Islanding detection is one of the conditions necessary for the safe operation of the microgrid. The detection technology should provide the ability to differentiate islanded operations from power ...grid disturbances effectively. Given that it is difficult to set the fault threshold using the passive detection method, and because the traditional active detection method affects the output power quality, a microgrid islanding detection method based on the Sliding Window Discrete Fourier Transform (SDFT)-Empirical Mode Decomposition (EMD) and Long Short-Term Memory (LSTM) network optimized by an attention mechanism is proposed. In this paper, the inverter output current and voltage at the point of common coupling (PCC) are transformed by the SDFT. The positive sequence, zero sequence, and negative sequence components of voltage and current harmonics are calculated and reconstructed by adopting the symmetrical component method (SCM). Meanwhile, the current and voltage are decomposed into a mono intrinsic mode function (IMF). The symmetric components of voltage, current, and IMFs are used as inputs to the deep learning algorithm. An LSTM with the features extracted to classify islanding and grid disturbance is proposed. By using the attention mechanism to set the weight values of the features of hidden states obtained by the LSTM network, the proportion of important features increases, which improves the classification effect.
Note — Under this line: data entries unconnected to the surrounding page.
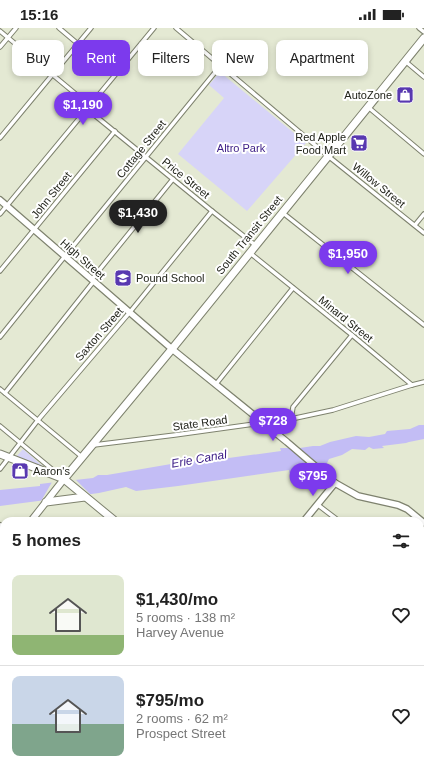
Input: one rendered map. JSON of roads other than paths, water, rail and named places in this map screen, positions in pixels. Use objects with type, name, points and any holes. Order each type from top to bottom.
[{"type":"highway","name":"South Transit Street","points":[[64,480],[424,38]]},
{"type":"highway","points":[[0,454],[64,480],[110,517]]},
{"type":"highway","points":[[45,504],[86,498]]},
{"type":"main road","name":"South Transit Street","points":[[34,517],[64,480]]},
{"type":"street","points":[[0,47],[16,28]]},
{"type":"street","points":[[59,28],[73,40]]},
{"type":"street","points":[[81,40],[91,28]]},
{"type":"street","points":[[0,214],[154,28]]},
{"type":"street","name":"Willow Street","points":[[176,28],[212,58]]},
{"type":"street","points":[[419,28],[424,32]]},
{"type":"street","name":"Price Street","points":[[0,31],[12,41]]},
{"type":"street","points":[[64,61],[72,51]]},
{"type":"street","points":[[405,61],[424,77]]},
{"type":"street","points":[[0,138],[51,76]]},
{"type":"street","name":"Price Street","points":[[53,76],[146,157],[255,245]]},
{"type":"street","name":"Cottage Street","points":[[0,337],[212,76]]},
{"type":"street","name":"Willow Street","points":[[234,76],[328,156],[424,233]]},
{"type":"street","points":[[368,107],[424,154]]},
{"type":"street","name":"John Street","points":[[0,271],[115,131]]},
{"type":"street","points":[[5,392],[173,179]]},
{"type":"street","name":"High Street","points":[[0,200],[172,348],[335,483],[358,496],[398,505],[407,509],[417,517]]},
{"type":"street","name":"Saxton Street","points":[[0,469],[38,420],[130,312],[212,211]]},
{"type":"street","points":[[282,212],[424,325]]},
{"type":"street","points":[[415,225],[424,214]]},
{"type":"street","name":"Minard Street","points":[[249,252],[412,385]]},
{"type":"street","points":[[216,384],[294,288]]},
{"type":"street","points":[[291,419],[293,407],[352,335]]},
{"type":"street","name":"State Road","points":[[92,445],[291,419],[333,410],[424,382]]},
{"type":"street","points":[[0,389],[82,457]]},
{"type":"street","points":[[0,426],[64,480]]},
{"type":"street","points":[[308,517],[335,483]]},
{"type":"street","points":[[318,505],[334,517]]},
{"type":"place","name":"AutoZone","points":[[405,95]]},
{"type":"place","name":"Red Apple Food Mart","points":[[359,143]]},
{"type":"place","name":"Pound School","points":[[123,278]]},
{"type":"place","name":"Aaron's","points":[[20,471]]},
{"type":"park label","name":"Altro Park","points":[[241,148]]},
{"type":"water label","name":"Erie Canal","points":[[199,459]]}]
MATLAB/Simulink simulation results indicate that the proposed method can effectively classify the islanding state under different working conditions with an accuracy level of 98.4% and a loss value of 0.0725 with a maximal detection time of 66.94 ms. It can also reduce the non-detection zone (NDZ) and detection time and has a certain level of noise resistance. Meanwhile, the problem whereby the active method affects the microgrid power quality is avoided without disturbing the current or power of the microgrid.